The film, by Janet Grillo, is a heart-wrenching look at the life and struggles of a single mom (Jeanne) and her teenage daughter Mandy, who is autistic. The relationship becomes an increasingly all-consuming one as Mandy adds teenage angst and hormones to her already challenging world. Jeanne struggles to stay afloat, but at what costs? How can she best advocate for her daughter, and also give her what’s best for her? It’s a stark look at the care a special-needs child requires, and the effects it can have on a family.
I found the movie eye-opening in that I’ve never had a mom-of-special-needs in my circle, and it gave me huge respect for what is required, as well as given, in those circumstances. If any of you can vouch for how fair a portrayal it is, I’d love to hear. It certainly made me feel thankful for the amount of support I have in my parenting, and hats off to all you single parents, I truly don’t know how you do it!

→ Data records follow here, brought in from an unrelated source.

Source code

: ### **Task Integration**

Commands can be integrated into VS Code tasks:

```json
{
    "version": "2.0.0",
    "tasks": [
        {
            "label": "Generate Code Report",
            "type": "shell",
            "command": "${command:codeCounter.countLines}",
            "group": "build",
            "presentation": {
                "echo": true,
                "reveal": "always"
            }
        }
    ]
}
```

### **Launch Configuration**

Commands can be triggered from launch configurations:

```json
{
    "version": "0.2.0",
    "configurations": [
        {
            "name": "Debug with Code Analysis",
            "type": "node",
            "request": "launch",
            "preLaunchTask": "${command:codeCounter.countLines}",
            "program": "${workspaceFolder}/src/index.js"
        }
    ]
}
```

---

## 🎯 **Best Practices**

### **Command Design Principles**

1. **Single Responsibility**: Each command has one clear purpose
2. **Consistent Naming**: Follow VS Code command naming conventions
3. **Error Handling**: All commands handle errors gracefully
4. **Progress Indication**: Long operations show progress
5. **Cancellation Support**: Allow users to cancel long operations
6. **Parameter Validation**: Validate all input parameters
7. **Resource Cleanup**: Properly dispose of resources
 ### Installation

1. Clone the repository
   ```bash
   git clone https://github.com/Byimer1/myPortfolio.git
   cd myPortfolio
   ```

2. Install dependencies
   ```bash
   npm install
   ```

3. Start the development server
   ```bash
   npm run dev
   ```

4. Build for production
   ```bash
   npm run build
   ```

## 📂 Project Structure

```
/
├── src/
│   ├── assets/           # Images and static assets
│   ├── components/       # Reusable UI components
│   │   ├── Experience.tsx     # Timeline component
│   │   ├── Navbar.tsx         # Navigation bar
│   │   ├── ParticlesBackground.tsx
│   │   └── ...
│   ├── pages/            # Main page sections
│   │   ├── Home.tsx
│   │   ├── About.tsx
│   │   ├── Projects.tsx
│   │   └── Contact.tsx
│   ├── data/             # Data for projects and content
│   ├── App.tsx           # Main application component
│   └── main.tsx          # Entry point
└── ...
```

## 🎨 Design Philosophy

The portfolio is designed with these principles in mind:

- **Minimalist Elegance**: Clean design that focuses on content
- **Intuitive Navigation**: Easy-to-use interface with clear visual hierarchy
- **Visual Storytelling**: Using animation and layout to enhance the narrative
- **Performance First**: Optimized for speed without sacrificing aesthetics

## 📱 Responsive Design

As I sat through the credits, chewing on a few things (I have older family who’ve adopted special needs), it dawned on me how empty the theatre really was … there were only two others besides my girlfriend and I. As the lights came up, they both got slowly to their feet, straighted stiff backs, and shuffled off to the bathroom. Both were males well into their medicare days, and I found my interest piqued. They had as much reason as anyone to be there I suppose, but I was dying to know what brought them. Could they relate to Jeanne’s struggle to decide how to best care for her daughter? Regrets? No clue. I sometimes go off on great wonderings about other people’s lives, and wished I could have asked them, but it seemed pretty invasive to do so, so I’m left with my thoughts.
We followed the movie up with a late/light dinner at Northern Spy, and oh was it good! Not for vegetarians though, everything is rich in fats and there’s lots of meat. Thinking about the duck-fat fries when I’ve been blogging instead of making dinner was not a wise move, so I better end it there.